Docker

This post is more of an introduction to Docker thing, it is just a high level overview of what docker actually is and how the environment runs. Docker is a great tool which reduces complexity and provides flexibility in shipping an application.

It is an open-source project that provides the deployment of software applications inside containers by providing an additional layer of abstraction and automation of OS-LEVEL Virtualization.

The industry uses VM’s to run software applications which runs them inside a guest operating system, which runs on virtual hardware. VM’s provide full process isolation for applications, but does have a high computational overhead spent virtualizing hardware for a guest OS.

Process : A process is an instance of an executing program. Processes are managed by the operating system kernel which is in charge of allocating resources and managing process creation and interaction.

Each process in a linux kernel lies in /proc directory and since everything in a linux is a file all the files realted to the process are stored in this directory childs (/proc/PID(process))

proc

Contianers :

The new kernel features(namespaces and cgroups) lets us isolate processes from each other, they let us pretend that we have something like a virtual machine. These feature are what container represents.

Cgroups and Namespaces

Cgroups and Namespaces are what together create a way to isolate a process or a group of process to help create this abstraction we call a container.

  • Cgroups or control groups are used to limit the resources of a group of processes(go to /sys/fs/cgroups to see what cgroups are administered)

Using cgroups we can limit the amount of memory(resource in this case) the namesace can use.

Namespaces isolate what group of process have acccess to within the system. It provides the isolation needed to run multiple containers while giving each what appears like it’s own environment. There are different type of namespace.

  • PID Namespace : It gives a process and its children their own view of a subset of processes in the system. It sort of represent a mapping table so that whenever a process in a PID namespace asks the kernal for a list of processes, the kernal looks in the mapping table and if the process exists mapped ID is used instead of real ID.

  • NET : Netowrking namespace gives processes their own network stack, they do not have access to real network interfaces they just posses virtual connections, it actually lets us run programs on any ports without conflicting.

  • MNT : Mount Namespace gives the process contained within it their own mount table which lets us mount and unmount filesystems without affecting host filesystems. This is how a process thinks it’s running on some other operating system then host OS by swapping the filesystem the container sees.

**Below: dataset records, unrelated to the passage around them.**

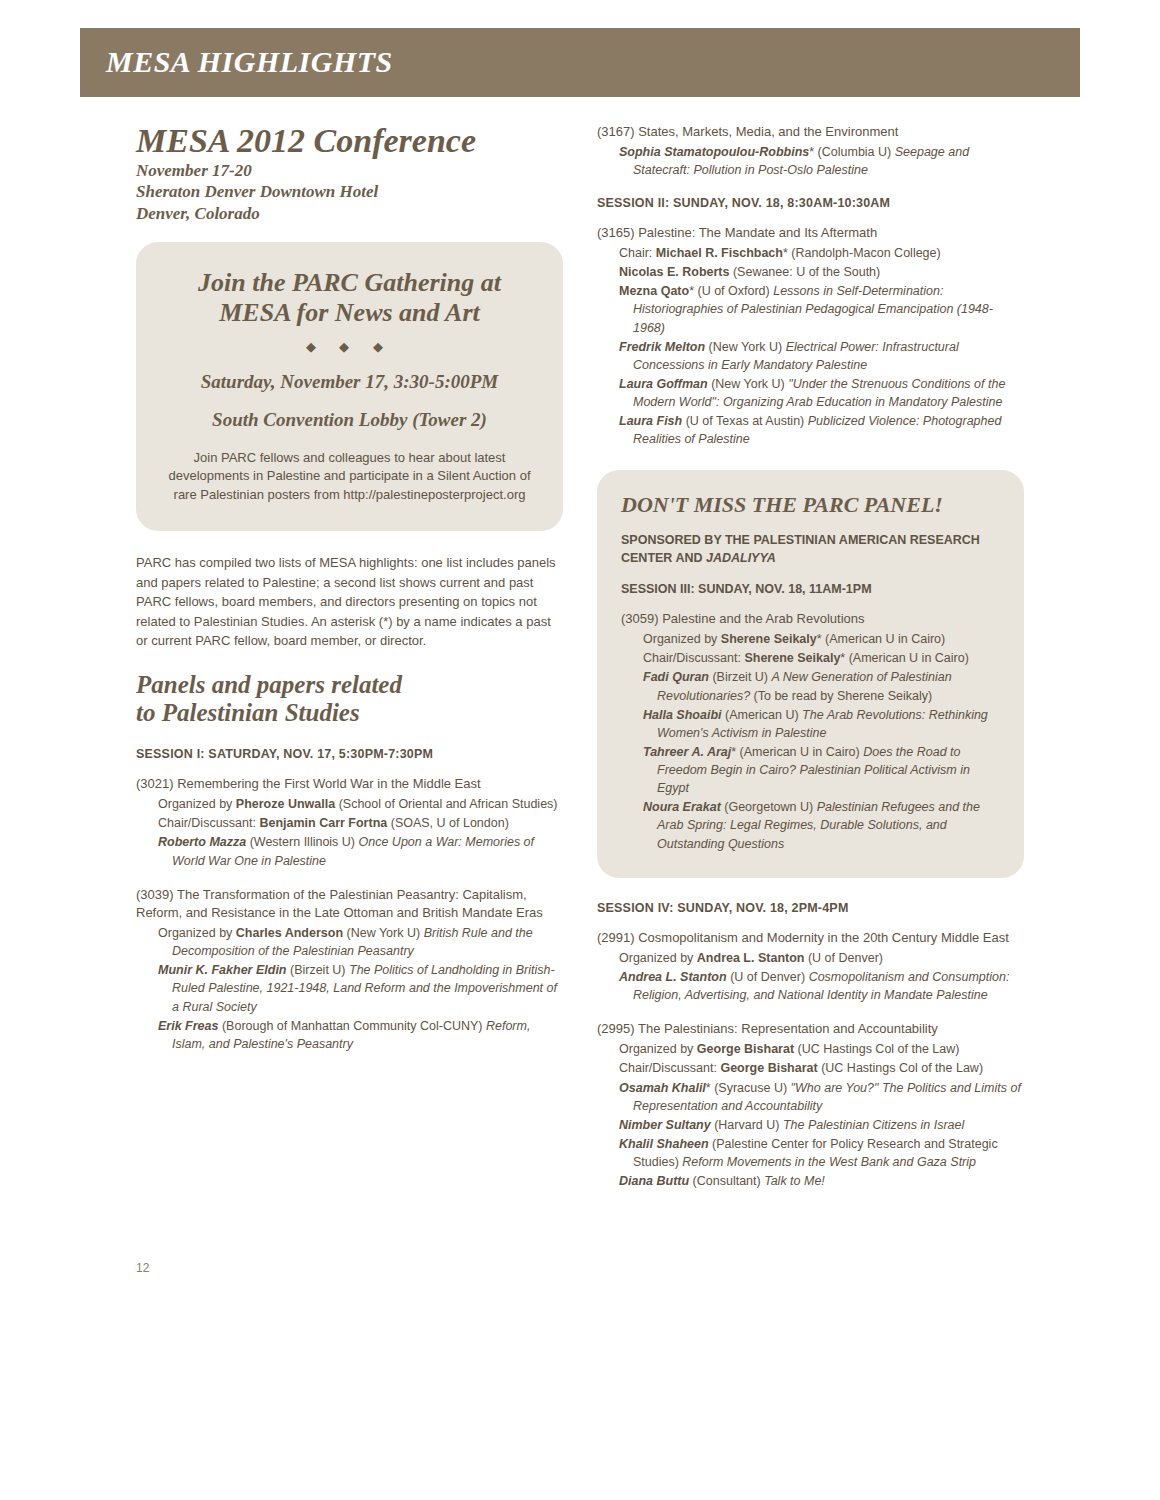MESA Highlights
MESA 2012 Conference
November 17-20
Sheraton Denver Downtown Hotel
Denver, Colorado
Join the PARC Gathering at
MESA for News and Art
◆ ◆ ◆
Saturday, November 17, 3:30-5:00PM
South Convention Lobby (Tower 2)
Join PARC fellows and colleagues to hear about latest developments in Palestine and participate in a Silent Auction of rare Palestinian posters from http://palestineposterproject.org
PARC has compiled two lists of MESA highlights: one list includes panels and papers related to Palestine; a second list shows current and past PARC fellows, board members, and directors presenting on topics not related to Palestinian Studies. An asterisk (*) by a name indicates a past or current PARC fellow, board member, or director.
Panels and papers related
to Palestinian Studies
Session I: Saturday, Nov. 17, 5:30PM-7:30PM
(3021) Remembering the First World War in the Middle East
Organized by Pheroze Unwalla (School of Oriental and African Studies)
Chair/Discussant: Benjamin Carr Fortna (SOAS, U of London)
Roberto Mazza (Western Illinois U) Once Upon a War: Memories of World War One in Palestine
(3039) The Transformation of the Palestinian Peasantry: Capitalism, Reform, and Resistance in the Late Ottoman and British Mandate Eras
Organized by Charles Anderson (New York U) British Rule and the Decomposition of the Palestinian Peasantry
Munir K. Fakher Eldin (Birzeit U) The Politics of Landholding in British-Ruled Palestine, 1921-1948, Land Reform and the Impoverishment of a Rural Society
Erik Freas (Borough of Manhattan Community Col-CUNY) Reform, Islam, and Palestine's Peasantry
(3167) States, Markets, Media, and the Environment
Sophia Stamatopoulou-Robbins* (Columbia U) Seepage and Statecraft: Pollution in Post-Oslo Palestine
Session II: Sunday, Nov. 18, 8:30AM-10:30AM
(3165) Palestine: The Mandate and Its Aftermath
Chair: Michael R. Fischbach* (Randolph-Macon College)
Nicolas E. Roberts (Sewanee: U of the South)
Mezna Qato* (U of Oxford) Lessons in Self-Determination: Historiographies of Palestinian Pedagogical Emancipation (1948-1968)
Fredrik Melton (New York U) Electrical Power: Infrastructural Concessions in Early Mandatory Palestine
Laura Goffman (New York U) "Under the Strenuous Conditions of the Modern World": Organizing Arab Education in Mandatory Palestine
Laura Fish (U of Texas at Austin) Publicized Violence: Photographed Realities of Palestine
Don't Miss the PARC Panel!
SPONSORED BY THE PALESTINIAN AMERICAN RESEARCH CENTER AND JADALIYYA
SESSION III: SUNDAY, NOV. 18, 11AM-1PM
(3059) Palestine and the Arab Revolutions
Organized by Sherene Seikaly* (American U in Cairo)
Chair/Discussant: Sherene Seikaly* (American U in Cairo)
Fadi Quran (Birzeit U) A New Generation of Palestinian Revolutionaries? (To be read by Sherene Seikaly)
Halla Shoaibi (American U) The Arab Revolutions: Rethinking Women's Activism in Palestine
Tahreer A. Araj* (American U in Cairo) Does the Road to Freedom Begin in Cairo? Palestinian Political Activism in Egypt
Noura Erakat (Georgetown U) Palestinian Refugees and the Arab Spring: Legal Regimes, Durable Solutions, and Outstanding Questions
Session IV: Sunday, Nov. 18, 2PM-4PM
(2991) Cosmopolitanism and Modernity in the 20th Century Middle East
Organized by Andrea L. Stanton (U of Denver)
Andrea L. Stanton (U of Denver) Cosmopolitanism and Consumption: Religion, Advertising, and National Identity in Mandate Palestine
(2995) The Palestinians: Representation and Accountability
Organized by George Bisharat (UC Hastings Col of the Law)
Chair/Discussant: George Bisharat (UC Hastings Col of the Law)
Osamah Khalil* (Syracuse U) "Who are You?" The Politics and Limits of Representation and Accountability
Nimber Sultany (Harvard U) The Palestinian Citizens in Israel
Khalil Shaheen (Palestine Center for Policy Research and Strategic Studies) Reform Movements in the West Bank and Gaza Strip
Diana Buttu (Consultant) Talk to Me!
12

  • USER : Ther user namespaces maps the uid a process sees to a different set of uids on the host. So we can essentially map the container’s root UID to an arbitrary(generally unpriviliged) uid on the host. So what we are essentially doing is giving a process root priviliges inside a container while for the host it does not have that.

  • IPC : This isolates various inter-process communication mechanishms.

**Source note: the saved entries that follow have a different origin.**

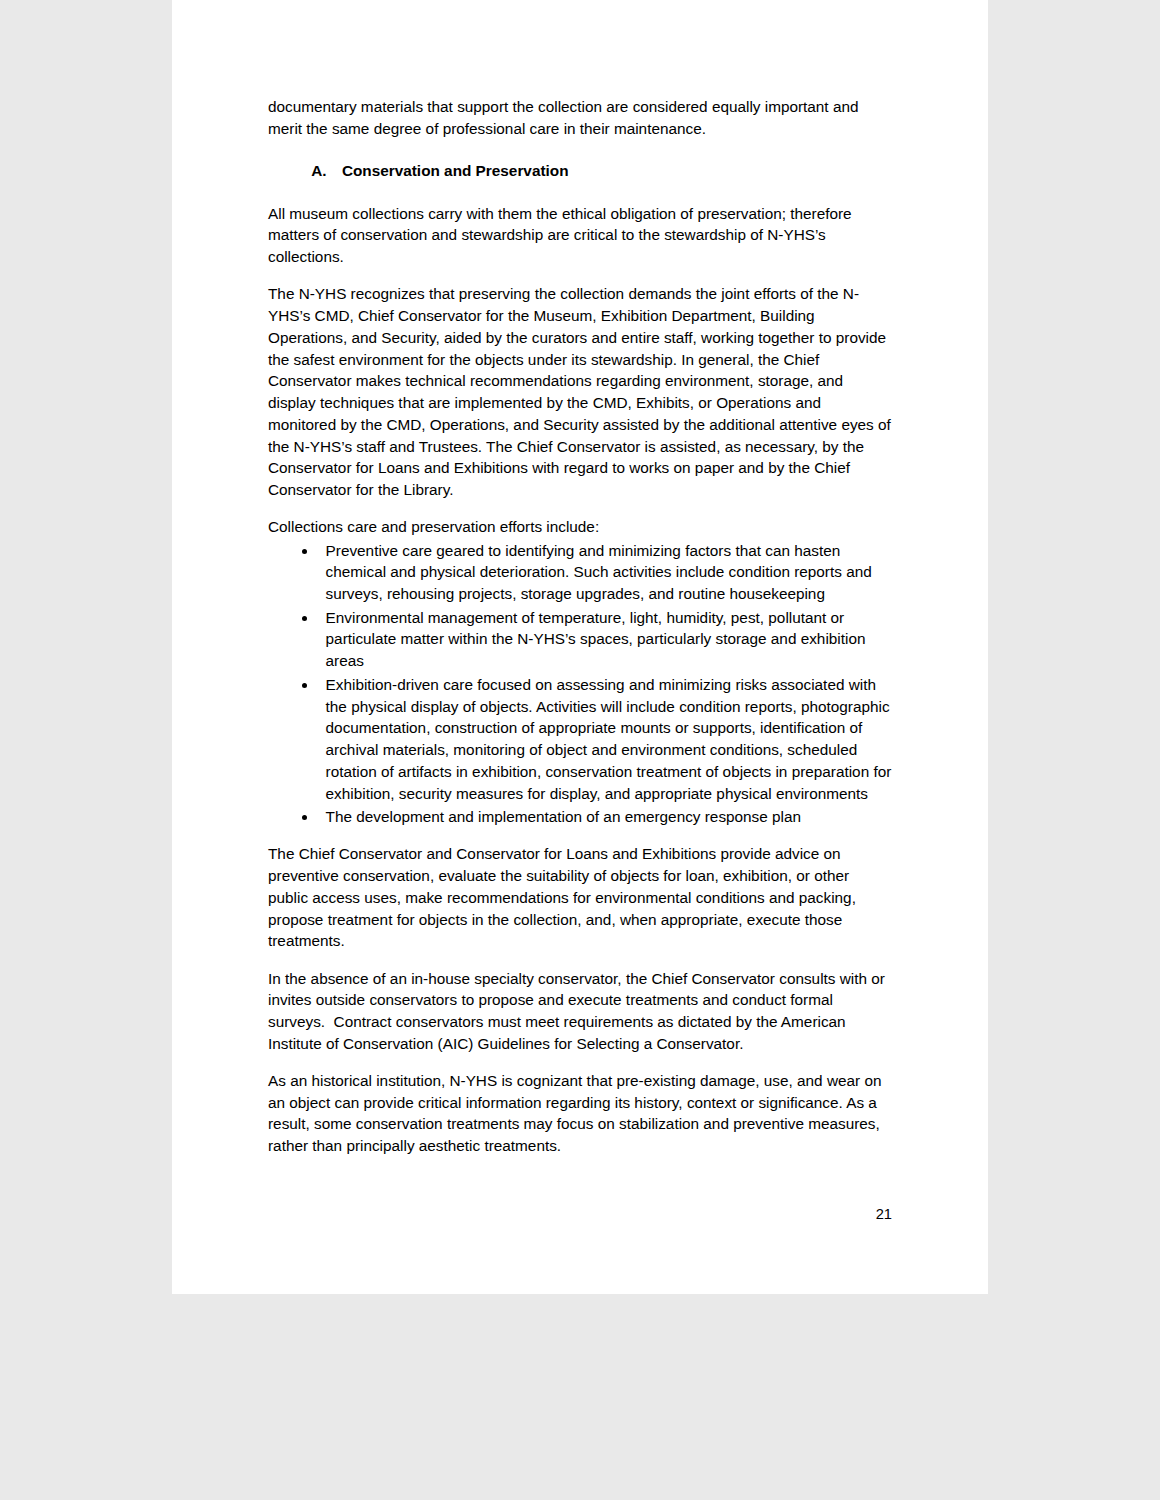documentary materials that support the collection are considered equally important and merit the same degree of professional care in their maintenance.
A. Conservation and Preservation
All museum collections carry with them the ethical obligation of preservation; therefore matters of conservation and stewardship are critical to the stewardship of N-YHS’s collections.
The N-YHS recognizes that preserving the collection demands the joint efforts of the N-YHS’s CMD, Chief Conservator for the Museum, Exhibition Department, Building Operations, and Security, aided by the curators and entire staff, working together to provide the safest environment for the objects under its stewardship. In general, the Chief Conservator makes technical recommendations regarding environment, storage, and display techniques that are implemented by the CMD, Exhibits, or Operations and monitored by the CMD, Operations, and Security assisted by the additional attentive eyes of the N-YHS’s staff and Trustees. The Chief Conservator is assisted, as necessary, by the Conservator for Loans and Exhibitions with regard to works on paper and by the Chief Conservator for the Library.
Collections care and preservation efforts include:
Preventive care geared to identifying and minimizing factors that can hasten chemical and physical deterioration. Such activities include condition reports and surveys, rehousing projects, storage upgrades, and routine housekeeping
Environmental management of temperature, light, humidity, pest, pollutant or particulate matter within the N-YHS’s spaces, particularly storage and exhibition areas
Exhibition-driven care focused on assessing and minimizing risks associated with the physical display of objects. Activities will include condition reports, photographic documentation, construction of appropriate mounts or supports, identification of archival materials, monitoring of object and environment conditions, scheduled rotation of artifacts in exhibition, conservation treatment of objects in preparation for exhibition, security measures for display, and appropriate physical environments
The development and implementation of an emergency response plan
The Chief Conservator and Conservator for Loans and Exhibitions provide advice on preventive conservation, evaluate the suitability of objects for loan, exhibition, or other public access uses, make recommendations for environmental conditions and packing, propose treatment for objects in the collection, and, when appropriate, execute those treatments.
In the absence of an in-house specialty conservator, the Chief Conservator consults with or invites outside conservators to propose and execute treatments and conduct formal surveys. Contract conservators must meet requirements as dictated by the American Institute of Conservation (AIC) Guidelines for Selecting a Conservator.
As an historical institution, N-YHS is cognizant that pre-existing damage, use, and wear on an object can provide critical information regarding its history, context or significance. As a result, some conservation treatments may focus on stabilization and preventive measures, rather than principally aesthetic treatments.
21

  • UTS : It gives the processes their own views of system’s hostname and domain-name.

A program called unshare in linux can be used to create new namespaces.

Docker Architecture

Docker Architecture

runC

Docker internally uses runC as it’s container run-time, which is a portable container runtime that is a CLI tool to spwan and run containers using the above kernel features. runC was a docker development but was then donated to OCI(Open Container Initiative) which creates standard around container format. OCI currently provides 2 container specification runtime specification and image-format specification.

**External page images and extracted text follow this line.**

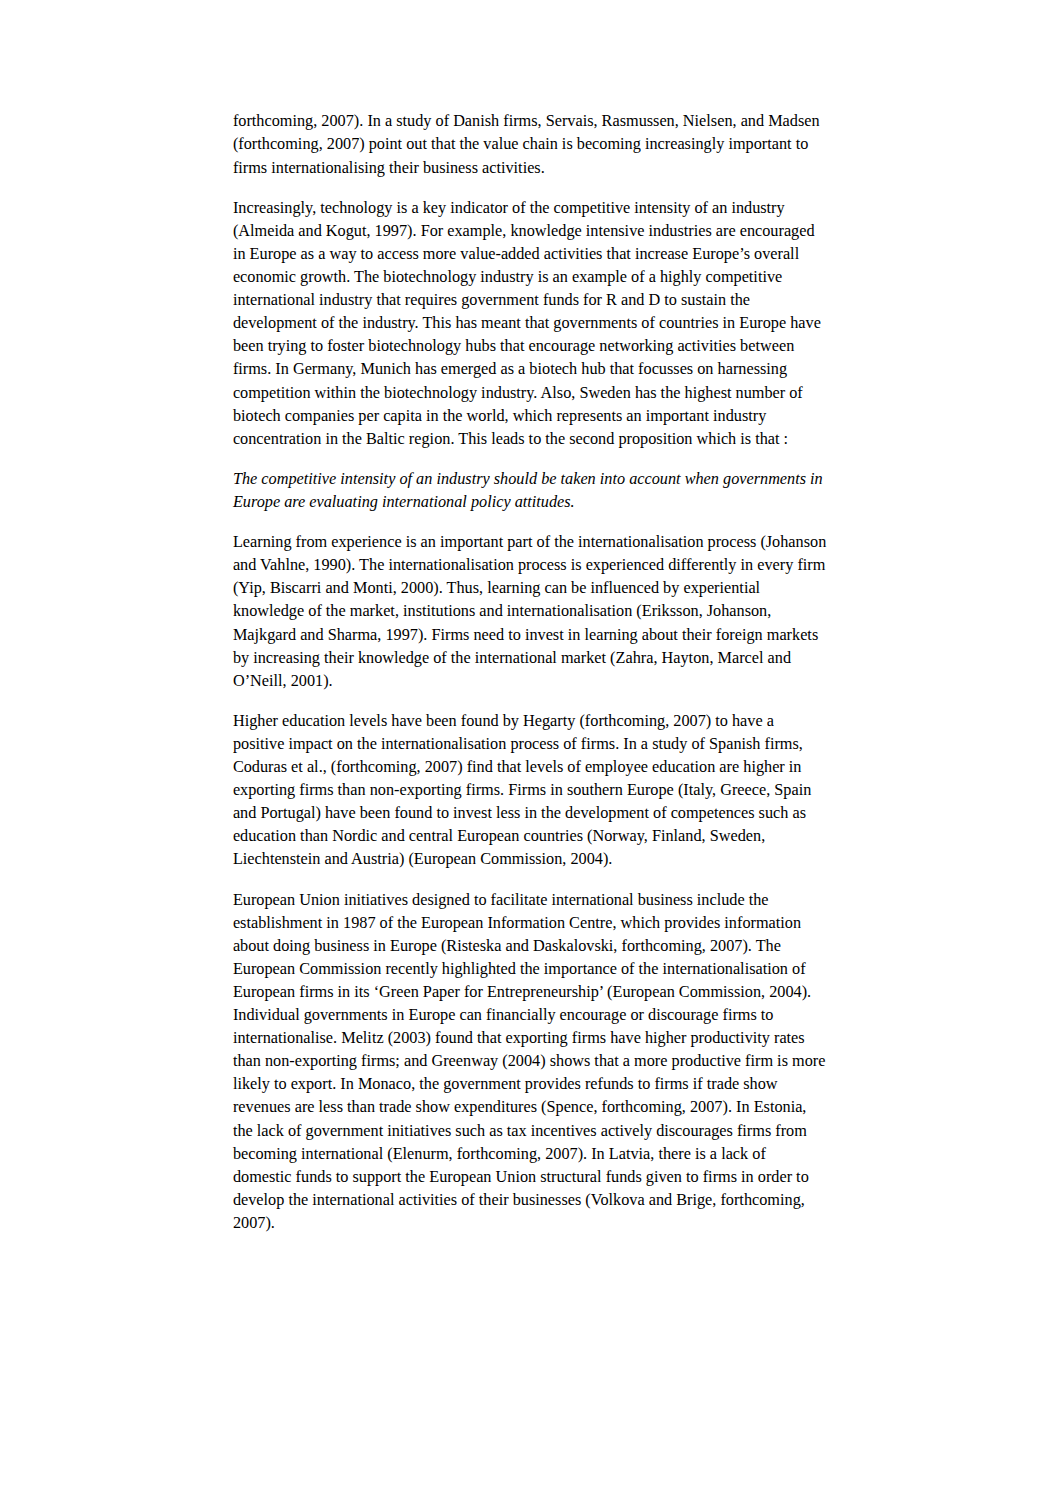forthcoming, 2007). In a study of Danish firms, Servais, Rasmussen, Nielsen, and Madsen (forthcoming, 2007) point out that the value chain is becoming increasingly important to firms internationalising their business activities.
Increasingly, technology is a key indicator of the competitive intensity of an industry (Almeida and Kogut, 1997). For example, knowledge intensive industries are encouraged in Europe as a way to access more value-added activities that increase Europe’s overall economic growth. The biotechnology industry is an example of a highly competitive international industry that requires government funds for R and D to sustain the development of the industry. This has meant that governments of countries in Europe have been trying to foster biotechnology hubs that encourage networking activities between firms. In Germany, Munich has emerged as a biotech hub that focusses on harnessing competition within the biotechnology industry. Also, Sweden has the highest number of biotech companies per capita in the world, which represents an important industry concentration in the Baltic region. This leads to the second proposition which is that :
The competitive intensity of an industry should be taken into account when governments in Europe are evaluating international policy attitudes.
Learning from experience is an important part of the internationalisation process (Johanson and Vahlne, 1990). The internationalisation process is experienced differently in every firm (Yip, Biscarri and Monti, 2000). Thus, learning can be influenced by experiential knowledge of the market, institutions and internationalisation (Eriksson, Johanson, Majkgard and Sharma, 1997). Firms need to invest in learning about their foreign markets by increasing their knowledge of the international market (Zahra, Hayton, Marcel and O’Neill, 2001).
Higher education levels have been found by Hegarty (forthcoming, 2007) to have a positive impact on the internationalisation process of firms. In a study of Spanish firms, Coduras et al., (forthcoming, 2007) find that levels of employee education are higher in exporting firms than non-exporting firms. Firms in southern Europe (Italy, Greece, Spain and Portugal) have been found to invest less in the development of competences such as education than Nordic and central European countries (Norway, Finland, Sweden, Liechtenstein and Austria) (European Commission, 2004).
European Union initiatives designed to facilitate international business include the establishment in 1987 of the European Information Centre, which provides information about doing business in Europe (Risteska and Daskalovski, forthcoming, 2007). The European Commission recently highlighted the importance of the internationalisation of European firms in its ‘Green Paper for Entrepreneurship’ (European Commission, 2004). Individual governments in Europe can financially encourage or discourage firms to internationalise. Melitz (2003) found that exporting firms have higher productivity rates than non-exporting firms; and Greenway (2004) shows that a more productive firm is more likely to export. In Monaco, the government provides refunds to firms if trade show revenues are less than trade show expenditures (Spence, forthcoming, 2007). In Estonia, the lack of government initiatives such as tax incentives actively discourages firms from becoming international (Elenurm, forthcoming, 2007). In Latvia, there is a lack of domestic funds to support the European Union structural funds given to firms in order to develop the international activities of their businesses (Volkova and Brige, forthcoming, 2007).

containerd also a tool, uses runC to spawn containers while also managing the entire lifecycle of a container.

Docker Engine

Docker engine is an API for users to manage the container needs. Docker Engine deals with the file system, network and creates an easy way to build, maintain and deploy containers. Docker is a client server application with a CLI tool that interacts with the docker deamon over a simple REST API.

To create a container we need a root-filesystem and some configuration. The concept of docker images helps us here. It is a layered set of these root file systems and acts as a blue print for the container.

To create these image a configuration file for the Docker is writterned known as Dockerfile which gives docker the instruction on how to build these layers.

Each instruction in the Dockerfile is a step in the build phase and also a seperate image layer. Each image layer is just a diff of the image layer before it!.

A typical example of a Dockerfile

FROM ubuntu:xenial

WORKDIR /usr/src/app

RUN apt-get update \
    && apt-get -y install curl git nodejs \
    && cp /usr/bin/js /usr/bin/node \
    && chmod +x /usr/bin/node

COPY source .

CMD node index.js
  • FROM : Base image used for subsequent instruction
  • WORKDIR : Working directory used when the image is built
  • RUN : Set of commands to be run when the image is being built.
  • COPY : To copy files from host/context into the image when being built.
  • CMD : Command to run when the container starts.

A docker image is an immutable, ordered collection of root filesystem layers. An image layer is therefore a modification referenced by an instruction in a Dockerfile used to build a complete image. Since each image layer is a diff of the layer below it, implies that the image size is small but overhead increases in recording the diffs.

Storage drivers :

Docker image layers are immutable(read only) except for the top most layer, this writable layer is the actual container layer and any data writtern to this layer will be removed when the container exits.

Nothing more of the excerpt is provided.